Acquisire una gamma di capacità per osmosi. Provate a immaginarlo: ritrovarsi improvvisamente a saper sparare, combattere o hackerare un sistema di sicurezza senza essere mai stati in un poligono di tiro, aver fatto un singolo allenamento o aver assimilato abilità informatiche che vadano oltre quelle di base. Sembra roba da supereroi, no? Eppure a riuscirci non sono personaggi targati Marvel o DC, ma quelli di Sense8, serie di Lana e Lilly Wachowski composta da due stagioni, uno speciale natalizio e un episodio conclusivo di due ore e trenta utile a chiudere l’arco narrativo di una storia bruscamente interrotta dalla cancellazione (che a distanza di anni continuiamo a vivere come un’ingiustizia, perché Sense8 è una serie tv strepitosa per almeno 5 motivi).
Dietro la mirabolante dote che Kala, Wolfgang, Riley, Will, Nomi, Lito, Sun e Capheus scoprono di possedere non ci sono mutazioni genetiche causate dal morso di un ragno o dall’effetto di radiazioni gamma, e non c’entrano nemmeno sieri miracolosi o sangue di natura divina. I Sensate sono legati tra di loro da una particolare connessione che consente di mutuare competenze e conoscenze reciproche, ma non solo. Il ponte che li unisce permette l’interscambio di pensieri ed emozioni. Ebbene sì: ciascuno si trova (letteralmente) nella testa dell’altro. In sostanza, essere membro di un cluster significa essere contemporaneamente se stessi e altre sette persone.
Non sono solo un io: sono anche un noi.
Nomi pronuncia l’iconico motto in rapporto alla sfilata del Pride, ma le sue parole sono una chiara prefigurazione di quello che sarà il legame psicoemotivo tra i Sensate.
La scoperta della connessione risulta sconvolgente e travolge le vite dei protagonisti di Sense8 come un treno in fase di deragliamento. La fase che attraversano all’inizio è simile a quella in cui il supereroe di turno scopre di aver ottenuto dei nuovi, sensazionali poteri e si ritrova a fare i conti con tutto ciò che la cosa comporta. Quando gli effetti del legame si manifestano per la prima volta, i membri del cluster finiscono vittime di una serie di stranezze e assurdità che irrompono senza alcuna spiegazione nella loro routine quotidiana. Sono convinti di star perdendo il lume della ragione e la reazione è più che comprensibile: cosa pensereste voi se delle voci estranee prorompessero tutto a un tratto nella vostra mente?
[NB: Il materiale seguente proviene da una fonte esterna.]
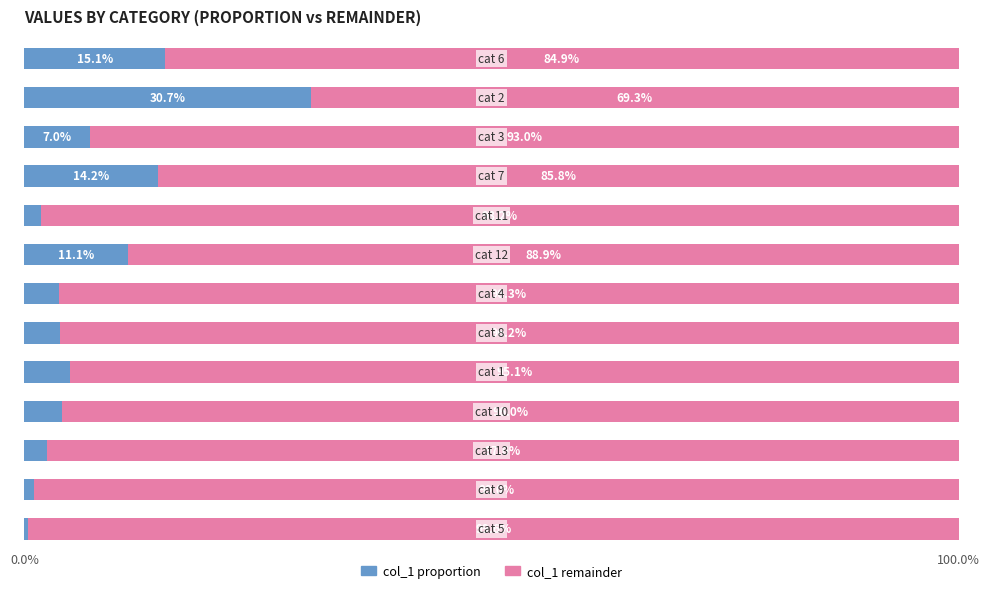

How many data points does each series have?

13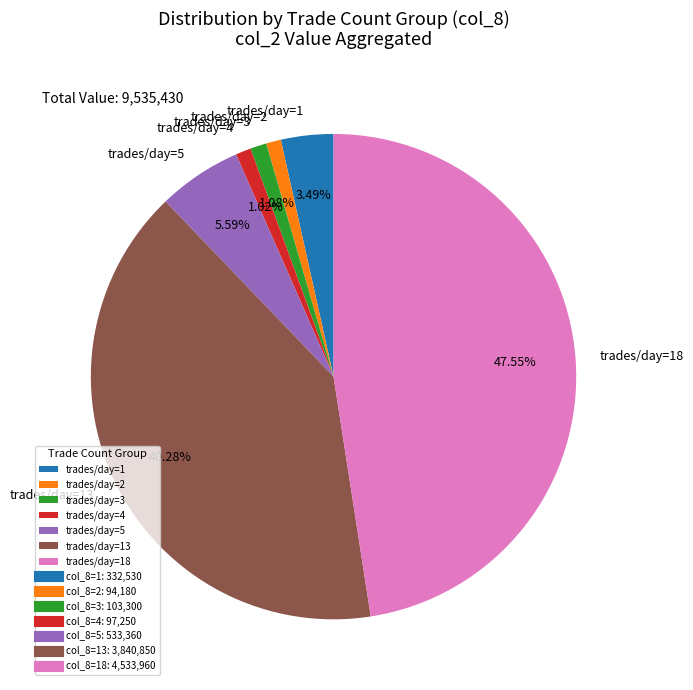

What is the largest slice in the pie chart?

trades/day=18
Come ogni supereroe che si rispetti, i Sensate hanno bisogno di tempo per spiegarsi quello che gli sta accadendo, scenderci a patti e, soprattutto, imparare a dominarlo. All’inizio sono confusi e spaventati, com’è lecito che sia davanti a qualcosa di così fuori dall’ordinario come il legame che li unisce. Quando capiscono come gestirla, scoprono che questa stravagante condizione ha innumerevoli vantaggi da sfruttare. Non parliamo soltanto del sapersela cavare nelle situazioni più disparate, avendo a disposizione tutta una serie di assi nella manica da sfoderare: essere un Sensate significa anche e soprattutto non essere mai soli, nemmeno quando ci sono chilometri e chilometri di distanza a formare un’ipotetica barriera tra te e le persone a cui sei connesso.
Non c’entra la prossimità fisica: quello che Sense8 racconta è una contiguità tra le anime, una simbiosi che non conosce limitazioni spazio-temporali. Essere un Sensate vuol dire che il dolore non è mai troppo pesante da sopportare, la rabbia mai impossibile da tenere a bada, la felicità mai così contenuta da non poter essere spartita. La connessione è utile quando c’è da respingere l’attacco di un nemico o da sventare un pericolo, ma lo è soprattutto quando si tratta di affrontare una difficoltà, di vincere una paura o superare un limite personale. Perché insieme non c’è niente che non si possa fare.
Non saranno i Vendicatori, ma i personaggi di Sense8 formano una squadra altrettanto imbattibile. Non grazie a dei poteri soprannaturali, ma a quell’indistruttibile filo rosso che li tiene legati insieme.
La genesi dei Sensate attraversa passaggi simili a quelli che scandiscono la nascita di un supereroe, ma c’è una grande, sostanziale differenza tra le due figure. Quello del supereroe è un percorso di natura strettamente individuale. Potrà ricevere la collaborazione di amici, alleati o assistenti, ma le imprese che realizza sono pienamente sue e vengono celebrate come tali. Il supereroe è colui che salva gli altri, non che si salva con e grazie agli altri. Al contrario, quello dei Sensate è un cammino di crescita collettiva rispetto al quale l’alterità non è accessoria, ma indispensabile. Se i Sensate sono super, è solo perché sono insieme.